A conservação de espécies, ecossistemas ou biomas não dependem apenas de pesquisadores trabalhando nessa área, mas também e, principalmente, de alterações nas leis ambientais ou o cumprimento adequado delas. Porém, para que isso aconteça, é necessário que a sociedade esteja participando ativamente desse processo. E ela só participará se conhecer o que se está debatendo.

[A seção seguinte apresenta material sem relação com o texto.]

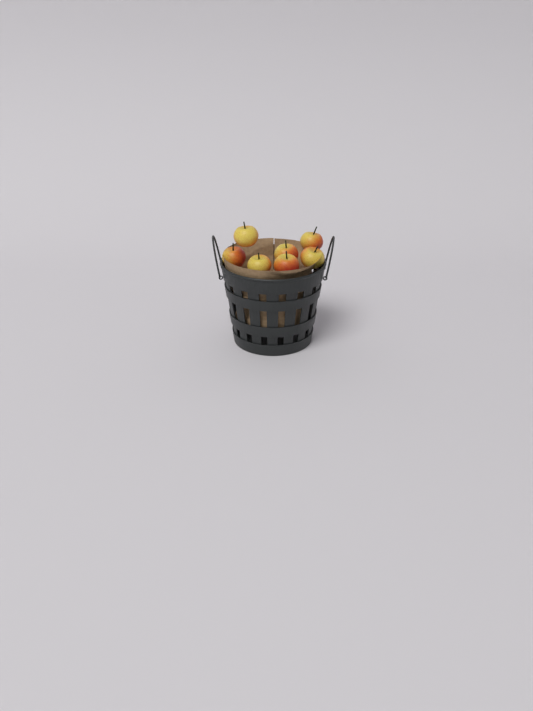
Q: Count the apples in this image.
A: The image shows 7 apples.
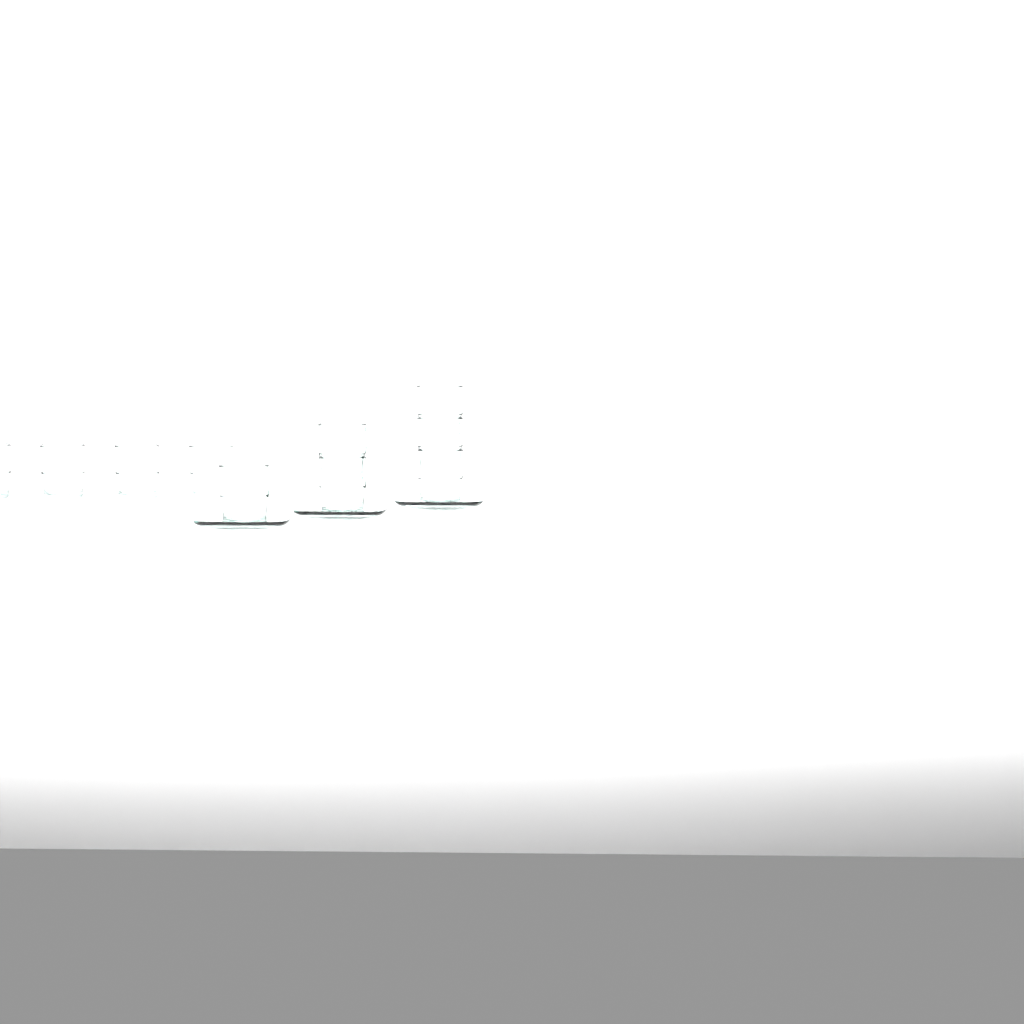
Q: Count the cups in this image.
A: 10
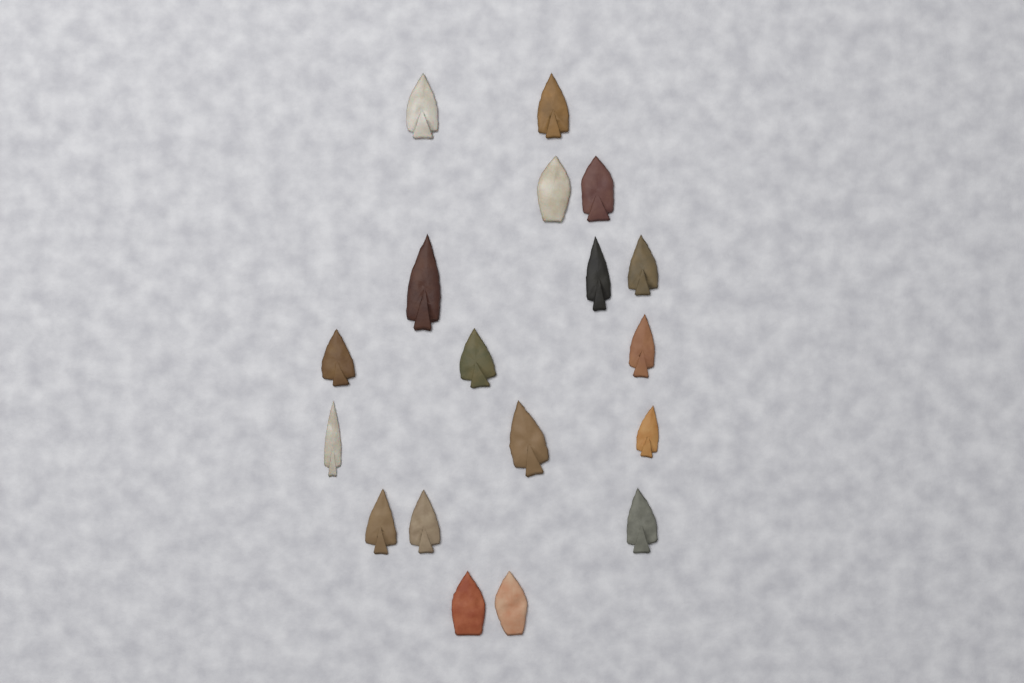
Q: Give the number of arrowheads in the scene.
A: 18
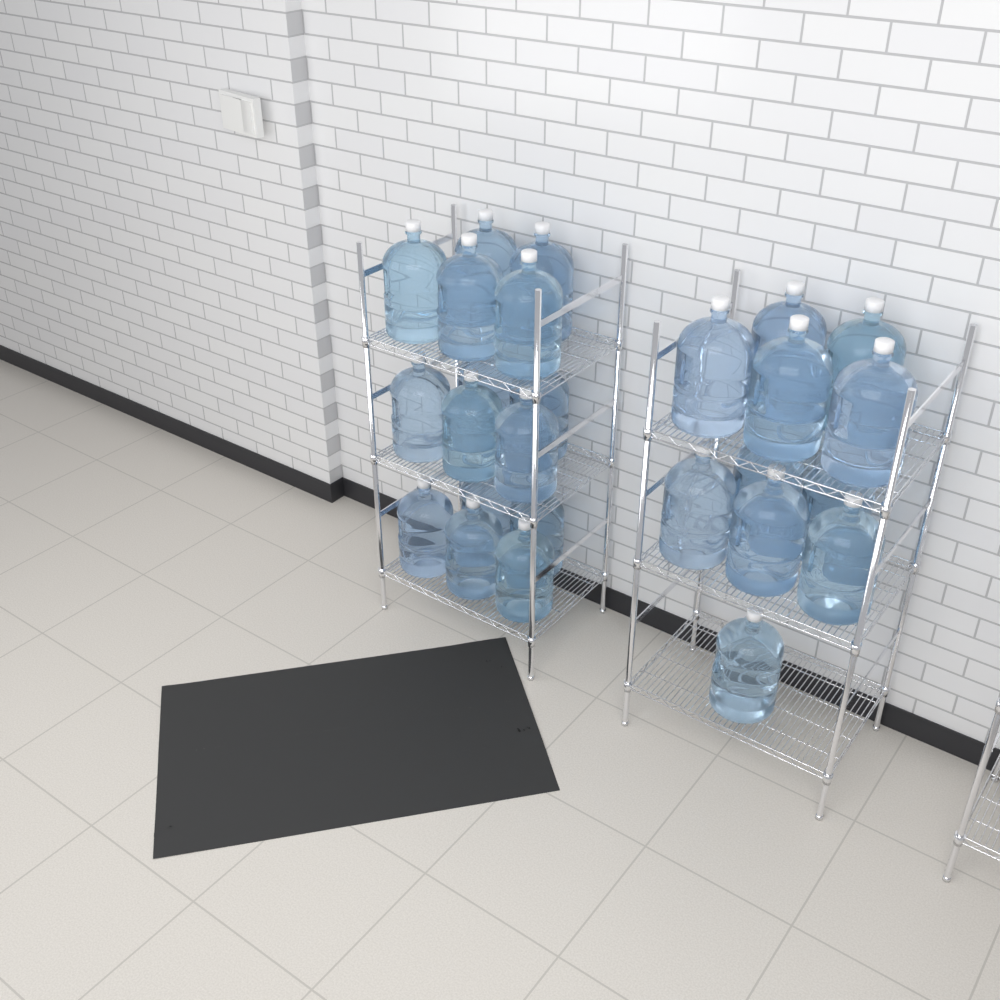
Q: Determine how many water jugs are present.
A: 26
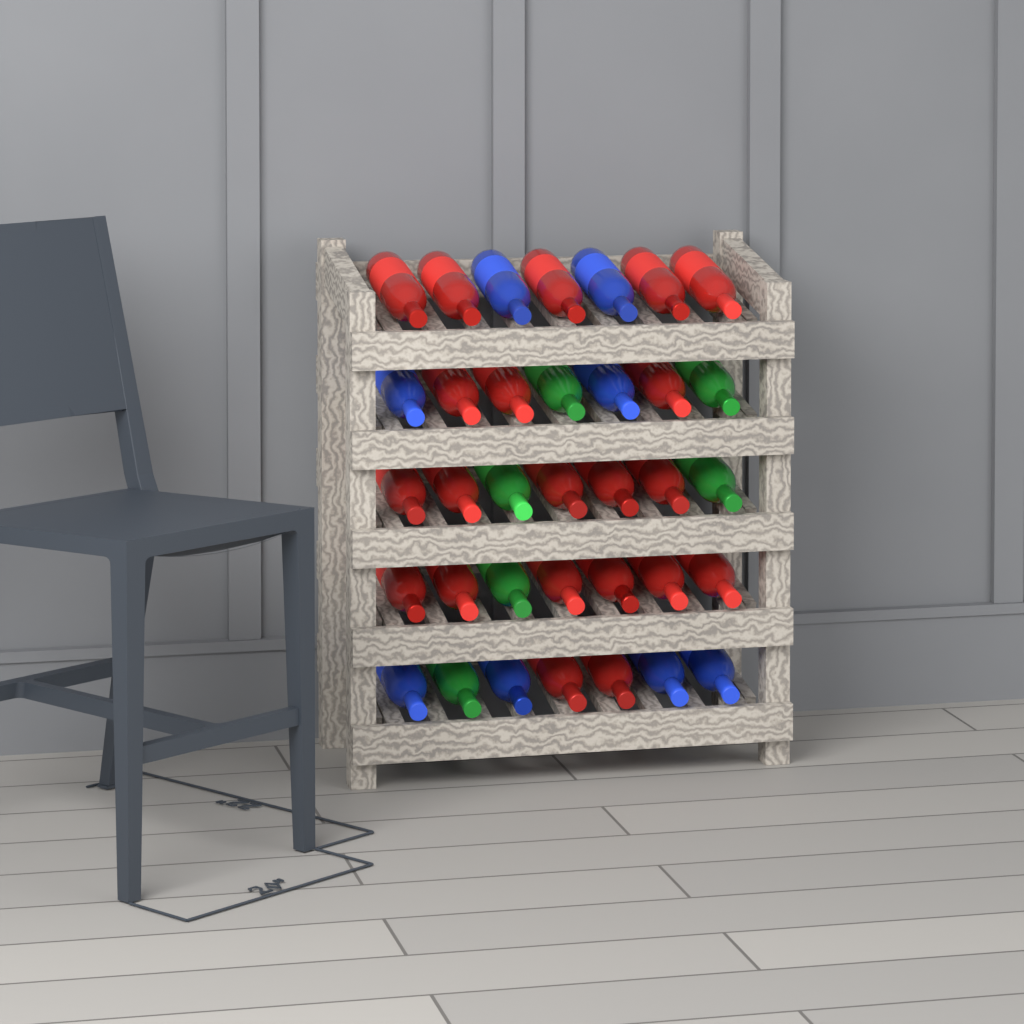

Isso se desenvolve com um pensamento sistêmico, por exemplo, de que resultamos de processos naturais assim como um rio ou outras espécies e, portanto, fazemos parte desse sistema.

As relações culturais de várias regiões com suas floras e faunas nativas são essenciais para evitar a descaracterização da paisagem natural e a constante tentativa de homogeneização dos ambientes. Portanto, as culturas nativistas relacionadas às espécies nativas (ou ao Bioma do qual fazem parte) são mantenedoras da diversidade, tanto cultural como biológica.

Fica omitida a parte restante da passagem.